Les Schtroumpfs 2 est généralement crétin et immobile quand il devrait être mignon et désarmant. Des acteurs comme Neil Patrick Harris ou Brendan Gleeson, qui ont déjà prouvé qu’ils figurent parmi les comédiens les plus cool de planète et peuvent donc sortir indemnes de même le plus affreux des projets, se sentent le besoin de tester cette théorie à nouveau en téléphonant des prestations où-est-ma-fiche-de-paie-bordel devant des écrans bleus pourris parce qu’ils savent que l’on attend rien d’eux. Seul Hank Azaria, qui cabotine à mort sous le maquillage farces-et-attrapes de Gargamel, semble donner un sens de timing comique, mais il y a tellement de sous-intrigues qui évincent son personnage qu’il n’a pas la chance de prouver qu’il peut être drôle. Plus d’espace mort est dévoué au Schtroumpf Grognon, qui est un Schtroumpf tellement négatif qu’il va essayer de se réinventer en Schtroumpf Optimiste, une aspiration noble qu’il laissera tomber, inévitablement.

Enregistrements:
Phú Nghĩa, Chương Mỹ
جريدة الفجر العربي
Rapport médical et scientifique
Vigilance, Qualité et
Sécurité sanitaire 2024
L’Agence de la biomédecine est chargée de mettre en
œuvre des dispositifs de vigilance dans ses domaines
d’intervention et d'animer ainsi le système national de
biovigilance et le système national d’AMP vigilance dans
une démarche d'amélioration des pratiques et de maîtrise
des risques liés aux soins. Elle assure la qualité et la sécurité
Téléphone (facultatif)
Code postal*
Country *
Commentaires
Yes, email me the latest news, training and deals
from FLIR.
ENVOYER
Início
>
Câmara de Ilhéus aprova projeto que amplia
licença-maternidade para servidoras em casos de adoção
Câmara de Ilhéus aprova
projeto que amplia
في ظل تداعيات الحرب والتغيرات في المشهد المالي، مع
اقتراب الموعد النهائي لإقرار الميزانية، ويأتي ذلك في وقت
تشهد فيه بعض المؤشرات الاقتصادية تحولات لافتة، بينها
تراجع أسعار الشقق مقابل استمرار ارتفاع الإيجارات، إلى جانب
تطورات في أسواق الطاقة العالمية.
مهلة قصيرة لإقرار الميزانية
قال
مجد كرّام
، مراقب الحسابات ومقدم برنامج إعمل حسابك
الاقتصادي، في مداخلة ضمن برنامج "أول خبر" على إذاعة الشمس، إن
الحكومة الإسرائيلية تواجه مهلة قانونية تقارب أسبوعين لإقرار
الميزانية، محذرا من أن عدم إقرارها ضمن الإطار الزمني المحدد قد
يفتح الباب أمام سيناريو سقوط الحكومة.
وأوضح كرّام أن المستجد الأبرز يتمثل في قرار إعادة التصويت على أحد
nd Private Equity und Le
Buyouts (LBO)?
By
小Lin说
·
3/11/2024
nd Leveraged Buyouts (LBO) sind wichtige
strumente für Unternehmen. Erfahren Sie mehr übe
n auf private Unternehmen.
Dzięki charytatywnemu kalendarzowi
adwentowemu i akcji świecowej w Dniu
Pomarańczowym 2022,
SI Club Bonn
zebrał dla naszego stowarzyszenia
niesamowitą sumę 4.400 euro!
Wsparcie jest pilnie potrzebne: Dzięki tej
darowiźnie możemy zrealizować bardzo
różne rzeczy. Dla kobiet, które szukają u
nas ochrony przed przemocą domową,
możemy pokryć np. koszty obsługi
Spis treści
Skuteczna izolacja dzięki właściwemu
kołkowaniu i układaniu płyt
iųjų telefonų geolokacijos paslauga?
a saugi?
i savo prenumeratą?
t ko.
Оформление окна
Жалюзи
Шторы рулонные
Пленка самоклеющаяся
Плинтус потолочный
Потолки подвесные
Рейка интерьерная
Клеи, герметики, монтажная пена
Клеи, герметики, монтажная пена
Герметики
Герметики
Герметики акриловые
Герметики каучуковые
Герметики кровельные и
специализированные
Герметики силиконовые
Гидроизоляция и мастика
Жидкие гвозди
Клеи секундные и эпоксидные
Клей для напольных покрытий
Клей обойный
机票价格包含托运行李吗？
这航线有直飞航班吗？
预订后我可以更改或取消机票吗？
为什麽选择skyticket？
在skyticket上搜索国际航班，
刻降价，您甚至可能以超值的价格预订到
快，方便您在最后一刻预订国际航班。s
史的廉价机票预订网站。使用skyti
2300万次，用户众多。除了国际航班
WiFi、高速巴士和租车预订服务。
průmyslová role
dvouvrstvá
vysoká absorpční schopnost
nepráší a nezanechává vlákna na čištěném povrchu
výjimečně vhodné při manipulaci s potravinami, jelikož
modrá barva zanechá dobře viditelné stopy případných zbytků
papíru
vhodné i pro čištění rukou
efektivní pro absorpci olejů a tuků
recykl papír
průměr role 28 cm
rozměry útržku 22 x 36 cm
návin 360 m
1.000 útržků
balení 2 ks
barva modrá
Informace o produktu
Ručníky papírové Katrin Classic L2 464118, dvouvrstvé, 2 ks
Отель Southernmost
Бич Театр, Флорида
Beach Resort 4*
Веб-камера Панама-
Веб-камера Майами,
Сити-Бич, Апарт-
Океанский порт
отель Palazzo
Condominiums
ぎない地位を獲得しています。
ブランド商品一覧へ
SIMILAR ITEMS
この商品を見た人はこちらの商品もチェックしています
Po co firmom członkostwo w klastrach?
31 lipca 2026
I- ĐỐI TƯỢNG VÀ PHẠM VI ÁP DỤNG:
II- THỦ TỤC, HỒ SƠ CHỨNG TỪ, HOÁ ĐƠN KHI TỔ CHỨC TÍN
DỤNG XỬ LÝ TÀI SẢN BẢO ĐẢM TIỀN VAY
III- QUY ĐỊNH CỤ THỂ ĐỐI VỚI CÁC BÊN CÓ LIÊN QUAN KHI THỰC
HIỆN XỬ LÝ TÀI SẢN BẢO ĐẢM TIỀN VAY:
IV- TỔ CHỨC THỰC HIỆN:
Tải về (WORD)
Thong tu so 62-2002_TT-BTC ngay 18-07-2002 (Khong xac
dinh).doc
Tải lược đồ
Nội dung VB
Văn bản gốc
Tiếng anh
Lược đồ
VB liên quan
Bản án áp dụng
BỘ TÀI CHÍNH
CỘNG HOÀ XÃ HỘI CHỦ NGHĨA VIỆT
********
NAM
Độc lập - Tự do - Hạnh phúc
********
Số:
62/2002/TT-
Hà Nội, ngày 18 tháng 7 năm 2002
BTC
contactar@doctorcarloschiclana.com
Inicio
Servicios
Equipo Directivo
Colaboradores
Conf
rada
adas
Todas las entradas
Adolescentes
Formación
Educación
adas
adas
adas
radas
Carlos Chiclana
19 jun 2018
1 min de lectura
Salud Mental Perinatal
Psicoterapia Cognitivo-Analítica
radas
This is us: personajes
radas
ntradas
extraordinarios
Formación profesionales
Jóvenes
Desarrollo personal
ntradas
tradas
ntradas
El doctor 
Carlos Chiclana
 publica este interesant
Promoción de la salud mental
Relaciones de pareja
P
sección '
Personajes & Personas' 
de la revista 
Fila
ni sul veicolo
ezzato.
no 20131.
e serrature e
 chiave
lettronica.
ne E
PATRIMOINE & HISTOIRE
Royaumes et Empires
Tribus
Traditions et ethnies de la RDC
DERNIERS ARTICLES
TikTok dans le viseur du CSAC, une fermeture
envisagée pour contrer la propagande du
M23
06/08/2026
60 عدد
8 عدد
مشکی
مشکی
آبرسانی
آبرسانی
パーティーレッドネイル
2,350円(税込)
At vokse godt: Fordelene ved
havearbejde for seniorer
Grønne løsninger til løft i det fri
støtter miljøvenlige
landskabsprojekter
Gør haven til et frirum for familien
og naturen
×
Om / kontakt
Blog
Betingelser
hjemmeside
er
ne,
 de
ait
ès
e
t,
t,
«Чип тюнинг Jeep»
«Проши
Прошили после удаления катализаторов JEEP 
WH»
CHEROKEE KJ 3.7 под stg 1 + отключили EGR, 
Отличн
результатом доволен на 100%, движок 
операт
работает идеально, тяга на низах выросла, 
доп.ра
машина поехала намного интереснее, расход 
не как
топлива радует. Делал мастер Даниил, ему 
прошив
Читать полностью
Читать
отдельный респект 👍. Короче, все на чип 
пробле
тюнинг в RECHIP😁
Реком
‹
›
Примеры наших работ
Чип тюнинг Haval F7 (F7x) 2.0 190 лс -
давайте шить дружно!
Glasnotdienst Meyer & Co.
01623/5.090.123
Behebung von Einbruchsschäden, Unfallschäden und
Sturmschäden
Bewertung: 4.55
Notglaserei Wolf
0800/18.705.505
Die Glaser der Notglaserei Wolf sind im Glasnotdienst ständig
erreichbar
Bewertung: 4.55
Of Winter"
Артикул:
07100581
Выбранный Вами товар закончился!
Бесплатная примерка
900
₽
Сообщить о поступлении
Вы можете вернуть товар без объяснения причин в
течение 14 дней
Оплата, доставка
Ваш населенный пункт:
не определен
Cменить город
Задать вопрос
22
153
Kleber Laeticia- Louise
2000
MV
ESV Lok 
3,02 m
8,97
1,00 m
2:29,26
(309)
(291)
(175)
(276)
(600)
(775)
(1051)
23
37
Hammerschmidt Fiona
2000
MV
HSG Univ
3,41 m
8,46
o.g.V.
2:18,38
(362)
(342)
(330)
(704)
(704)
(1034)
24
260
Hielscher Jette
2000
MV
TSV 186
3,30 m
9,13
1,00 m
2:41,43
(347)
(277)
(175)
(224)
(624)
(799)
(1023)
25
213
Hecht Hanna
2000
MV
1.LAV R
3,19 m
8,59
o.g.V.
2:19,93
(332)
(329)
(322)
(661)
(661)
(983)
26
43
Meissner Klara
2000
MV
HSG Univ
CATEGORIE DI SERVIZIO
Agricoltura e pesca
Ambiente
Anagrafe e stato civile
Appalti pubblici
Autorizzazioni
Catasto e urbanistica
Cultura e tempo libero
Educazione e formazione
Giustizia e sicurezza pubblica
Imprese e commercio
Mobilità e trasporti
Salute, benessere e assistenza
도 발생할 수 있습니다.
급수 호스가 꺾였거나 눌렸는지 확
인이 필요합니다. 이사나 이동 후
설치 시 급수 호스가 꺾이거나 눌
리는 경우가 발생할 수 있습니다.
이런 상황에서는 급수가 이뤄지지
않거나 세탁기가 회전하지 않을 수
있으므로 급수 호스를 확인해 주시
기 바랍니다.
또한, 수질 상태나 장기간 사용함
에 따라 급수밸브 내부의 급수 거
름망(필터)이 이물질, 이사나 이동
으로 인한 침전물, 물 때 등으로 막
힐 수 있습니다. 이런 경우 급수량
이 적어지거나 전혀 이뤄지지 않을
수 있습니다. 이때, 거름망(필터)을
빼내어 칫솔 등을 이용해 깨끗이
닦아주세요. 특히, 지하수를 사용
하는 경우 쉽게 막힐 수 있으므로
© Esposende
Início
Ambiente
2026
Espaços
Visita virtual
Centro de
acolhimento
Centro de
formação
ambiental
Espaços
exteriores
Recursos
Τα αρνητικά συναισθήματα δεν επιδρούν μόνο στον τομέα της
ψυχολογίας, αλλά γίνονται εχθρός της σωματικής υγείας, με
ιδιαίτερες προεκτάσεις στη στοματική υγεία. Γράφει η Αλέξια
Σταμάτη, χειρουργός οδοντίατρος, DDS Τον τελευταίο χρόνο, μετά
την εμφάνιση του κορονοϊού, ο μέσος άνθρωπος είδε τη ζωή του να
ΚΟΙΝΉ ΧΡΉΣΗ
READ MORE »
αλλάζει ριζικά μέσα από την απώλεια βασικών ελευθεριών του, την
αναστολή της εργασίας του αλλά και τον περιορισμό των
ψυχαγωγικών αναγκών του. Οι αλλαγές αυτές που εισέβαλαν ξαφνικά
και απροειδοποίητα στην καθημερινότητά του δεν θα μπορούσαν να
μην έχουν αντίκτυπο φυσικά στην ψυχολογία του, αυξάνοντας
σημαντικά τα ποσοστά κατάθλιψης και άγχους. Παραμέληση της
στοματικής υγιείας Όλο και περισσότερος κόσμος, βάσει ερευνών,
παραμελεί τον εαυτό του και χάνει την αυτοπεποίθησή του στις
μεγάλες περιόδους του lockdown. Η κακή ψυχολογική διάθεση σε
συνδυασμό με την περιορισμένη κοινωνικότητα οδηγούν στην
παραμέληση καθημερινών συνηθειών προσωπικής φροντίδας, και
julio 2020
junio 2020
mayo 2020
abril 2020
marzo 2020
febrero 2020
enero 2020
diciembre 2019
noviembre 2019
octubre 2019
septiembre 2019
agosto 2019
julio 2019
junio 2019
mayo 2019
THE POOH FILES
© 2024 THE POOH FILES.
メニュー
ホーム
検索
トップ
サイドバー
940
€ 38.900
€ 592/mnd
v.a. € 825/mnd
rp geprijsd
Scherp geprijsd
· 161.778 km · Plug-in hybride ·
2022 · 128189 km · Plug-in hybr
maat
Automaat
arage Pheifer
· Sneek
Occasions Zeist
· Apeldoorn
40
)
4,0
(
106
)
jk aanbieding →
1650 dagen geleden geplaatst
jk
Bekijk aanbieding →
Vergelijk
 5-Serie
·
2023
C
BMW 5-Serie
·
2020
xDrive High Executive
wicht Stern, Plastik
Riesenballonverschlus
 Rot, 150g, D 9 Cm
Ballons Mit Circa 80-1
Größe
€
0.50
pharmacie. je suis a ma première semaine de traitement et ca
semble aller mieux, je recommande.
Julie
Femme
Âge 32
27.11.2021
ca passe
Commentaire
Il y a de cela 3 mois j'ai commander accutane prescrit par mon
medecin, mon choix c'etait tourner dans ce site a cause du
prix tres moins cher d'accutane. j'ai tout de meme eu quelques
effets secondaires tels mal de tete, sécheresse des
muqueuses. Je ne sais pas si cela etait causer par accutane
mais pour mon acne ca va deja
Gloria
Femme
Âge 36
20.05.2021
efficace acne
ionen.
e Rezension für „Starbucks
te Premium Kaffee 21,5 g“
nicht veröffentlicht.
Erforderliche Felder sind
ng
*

Consigne 1:
Peux-tu réécrire les enregistrements, depuis leur début jusqu'à la ligne contenant « zebrał dla naszego stowarzyszenia » incluse, en changeant « ENVOYER » en « VALIDER » et en laissant tout le reste tel quel ?
Consigne 2:
Peux-tu reprendre la critique du film Les Schtroumpfs 2 et en écrire la suite à partir de sa dernière phrase ?

Réponse 1:
Phú Nghĩa, Chương Mỹ
جريدة الفجر العربي
Rapport médical et scientifique
Vigilance, Qualité et
Sécurité sanitaire 2024
L’Agence de la biomédecine est chargée de mettre en
œuvre des dispositifs de vigilance dans ses domaines
d’intervention et d'animer ainsi le système national de
biovigilance et le système national d’AMP vigilance dans
une démarche d'amélioration des pratiques et de maîtrise
des risques liés aux soins. Elle assure la qualité et la sécurité
Téléphone (facultatif)
Code postal*
Country *
Commentaires
Yes, email me the latest news, training and deals
from FLIR.
VALIDER
Início
>
Câmara de Ilhéus aprova projeto que amplia
licença-maternidade para servidoras em casos de adoção
Câmara de Ilhéus aprova
projeto que amplia
في ظل تداعيات الحرب والتغيرات في المشهد المالي، مع
اقتراب الموعد النهائي لإقرار الميزانية، ويأتي ذلك في وقت
تشهد فيه بعض المؤشرات الاقتصادية تحولات لافتة، بينها
تراجع أسعار الشقق مقابل استمرار ارتفاع الإيجارات، إلى جانب
تطورات في أسواق الطاقة العالمية.
مهلة قصيرة لإقرار الميزانية
قال
مجد كرّام
، مراقب الحسابات ومقدم برنامج إعمل حسابك
الاقتصادي، في مداخلة ضمن برنامج "أول خبر" على إذاعة الشمس، إن
الحكومة الإسرائيلية تواجه مهلة قانونية تقارب أسبوعين لإقرار
الميزانية، محذرا من أن عدم إقرارها ضمن الإطار الزمني المحدد قد
يفتح الباب أمام سيناريو سقوط الحكومة.
وأوضح كرّام أن المستجد الأبرز يتمثل في قرار إعادة التصويت على أحد
nd Private Equity und Le
Buyouts (LBO)?
By
小Lin说
·
3/11/2024
nd Leveraged Buyouts (LBO) sind wichtige
strumente für Unternehmen. Erfahren Sie mehr übe
n auf private Unternehmen.
Dzięki charytatywnemu kalendarzowi
adwentowemu i akcji świecowej w Dniu
Pomarańczowym 2022,
SI Club Bonn
zebrał dla naszego stowarzyszenia

Réponse 2:
Ne vous inquiétez pas si cette blague ne vous a pas fait rire, parce qu’ils la ressortiront encore. Et encore. Et encore. Finalement, il n’y aucune blague que Les Schtroumpfs 2 ne répétera pas incessamment (les personnages sont même là pour rire à notre place !) parce que c’est un film qui pense que les gamins sont des idiots, et nécessitent qu’on leur explique tout mot par mot pour qu’ils comprennent. Optant pour le thème le plus paresseux du divertissement de masse (les « daddy issues », les personnages qui ont besoin d’une figure paternelle), le dilemme central des Schtroumpfs 2 concerne le kidnapping de la Schtroumpfette et son endoctrinement dans les Canailles de Gargamel, avant que surprise, surprise, Grand Schtroumpf et ses compères viennent la sauver. Parce que vous voyez, ce sont eux, sa vraie famille. Comment ces retrouvailles sont-elles communiquées ? Une étreinte ? Une larme ? Un regard ? Un sourire ? Non, Papa Schtroumpf explique que bien sûr ils sont revenus, parce qu’ils sont une famille, et c’est ce que font les familles en temps de besoin.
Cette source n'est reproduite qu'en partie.